TAREAS Y EJERCICIOS:
1. Según el texto sobre la tragedia de Ribadelago, ¿cuántas personas murieron en aquel suceso?
2. Cita literalmente el fragmento del texto sobre la tragedia de Ribadelago que va desde «Ya hemos expresado» hasta «permanente y crónico.».
3. Enumera los sentimientos que, según el último párrafo del texto sobre la tragedia de Ribadelago, siguen invadiendo la vida de los supervivientes.

======== BLOQUE DE TEXTO

La fecha de la tragedia de Ribadelago se va alejando en el tiempo y hace ya sesenta y dos años que ocurrió aquel hecho tan doloroso que arrebató la vida a ciento cuarenta y cuatro personas del pequeño pueblo cobijado junto al Lago, entre las montañas protectoras de ambos, olvidado secularmente por instituciones y sociedad, pero punto de mira perfecto para un proyecto de progreso del país que acabaría en muerte para él. Nadie se opuso a la ejecución, ni quiso ver que una presa en una montaña sobre el pueblo, era una bomba activada. Allí se hicieron seis, la amenaza era muy cierta. Pero en el pueblo y en la comarca se necesitaba trabajo remunerado, vida. Algún anciano sabio advirtió de las potenciales consecuencias negativas que encerraba, pero la mayoría lo acogió con alegría y esperanza.

Ya hemos expresado muchas veces la desolación y la orfandad en que aquellos mártires nos dejaron a los supervivientes; orfandad no solo de familiares, amigos, vecinos, compañeros de viaje en aquella vida tan añorada, sino también orfandad de futuro, de pueblo, de una cultura tradicional y unas costumbres ancestrales que configuraban la continuidad de la vida en aquel núcleo firme y protector que nos amparaba y fijaba firmemente nuestras raíces, haciéndonos sentir muy seguros, algo que se perdió definitivamente y mutó en un desarraigo permanente y crónico.

Hoy, más de un centenar de supervivientes distribuidos por todas las regiones de España viven aún bajo la sombra de la tragedia que rompió su vida en dos y nunca se ha podido unir porque supondría aceptar lo que ocurrió, y eso no es posible. Y piensan con nostalgia y pena que nuestro pueblo ahora sería hermoso, con casas renovadas, calles asfaltadas, alegre y bullicioso como siempre fue, muy poblado porque de las personas desaparecidas, cincuenta y dos eran niños. El futuro era prometedor. Sin embargo es desolador recorrer lo que quedó de él, y contemplar esa quimera solo en nuestra imaginación.

El desarraigo, la tristeza, el dolor, la frustración, siguen invadiendo la vida de estos supervivientes, como si de una corriente helada se tratara contra la que tienen que luchar cada día porque no se va, nunca se termina.

================
======== SECCIÓN DE DATOS

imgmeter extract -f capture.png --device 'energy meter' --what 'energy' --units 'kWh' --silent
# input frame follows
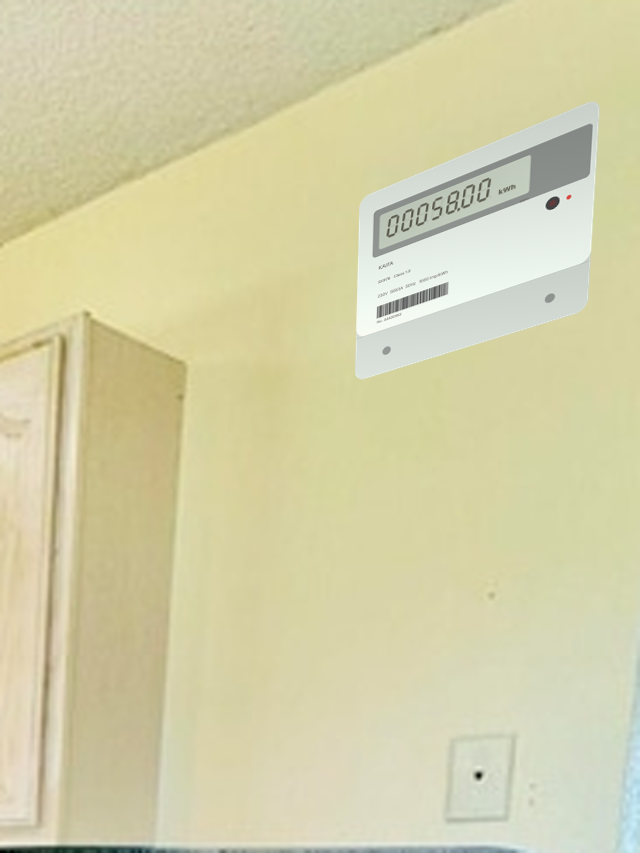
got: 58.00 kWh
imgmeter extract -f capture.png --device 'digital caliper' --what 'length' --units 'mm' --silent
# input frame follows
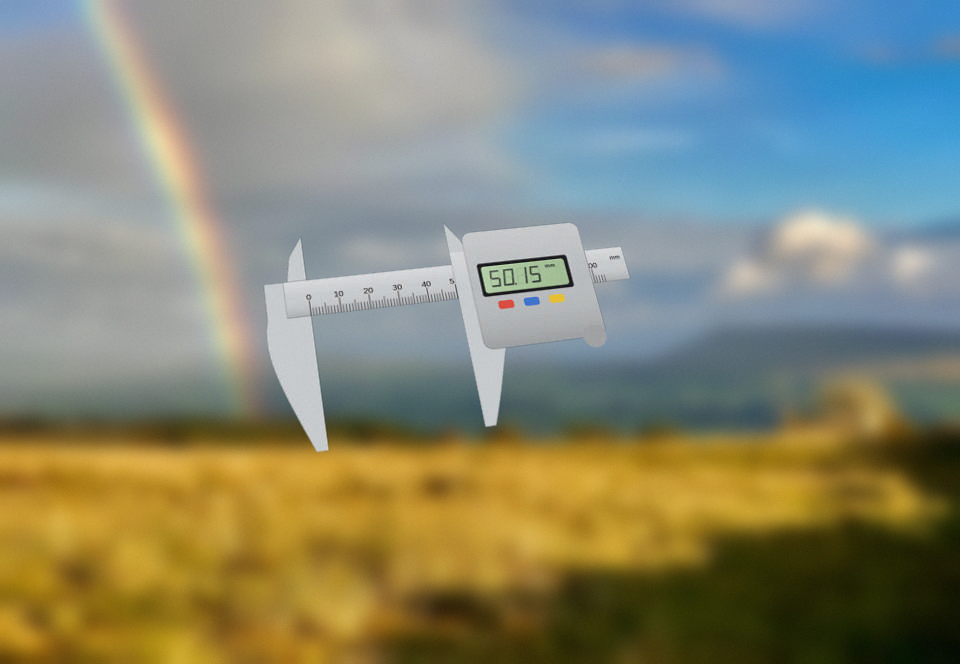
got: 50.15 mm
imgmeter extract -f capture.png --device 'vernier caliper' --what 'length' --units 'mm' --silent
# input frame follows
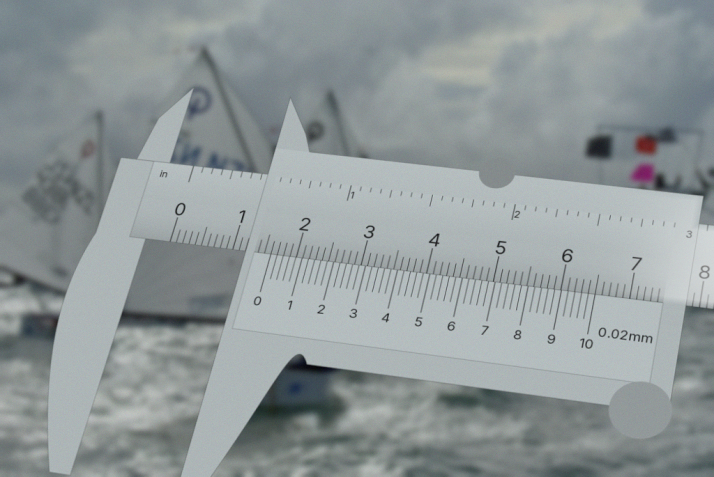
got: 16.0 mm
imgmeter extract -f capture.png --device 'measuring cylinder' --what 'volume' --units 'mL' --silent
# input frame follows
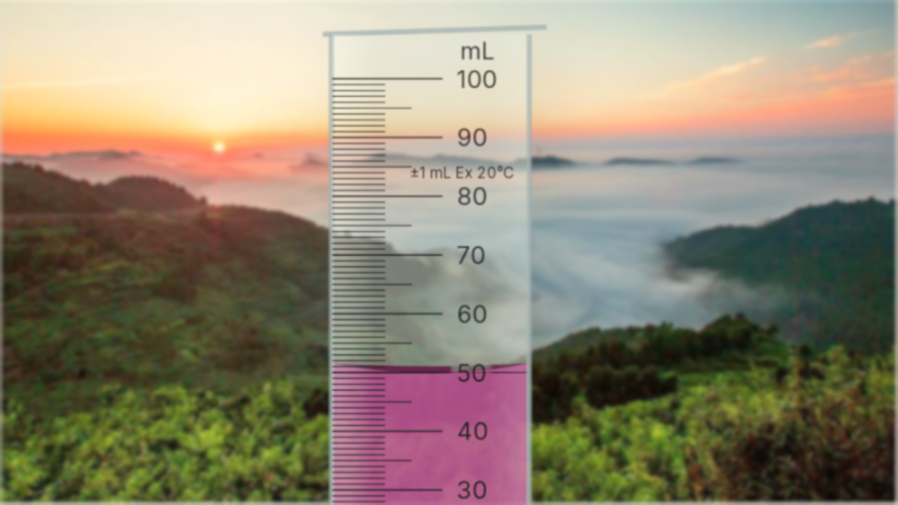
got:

================

RESPUESTAS POR TAREA:
1. Ciento cuarenta y cuatro personas.

2.
Ya hemos expresado muchas veces la desolación y la orfandad en que aquellos mártires nos dejaron a los supervivientes; orfandad no solo de familiares, amigos, vecinos, compañeros de viaje en aquella vida tan añorada, sino también orfandad de futuro, de pueblo, de una cultura tradicional y unas costumbres ancestrales que configuraban la continuidad de la vida en aquel núcleo firme y protector que nos amparaba y fijaba firmemente nuestras raíces, haciéndonos sentir muy seguros, algo que se perdió definitivamente y mutó en un desarraigo permanente y crónico.

3. El desarraigo, la tristeza, el dolor y la frustración.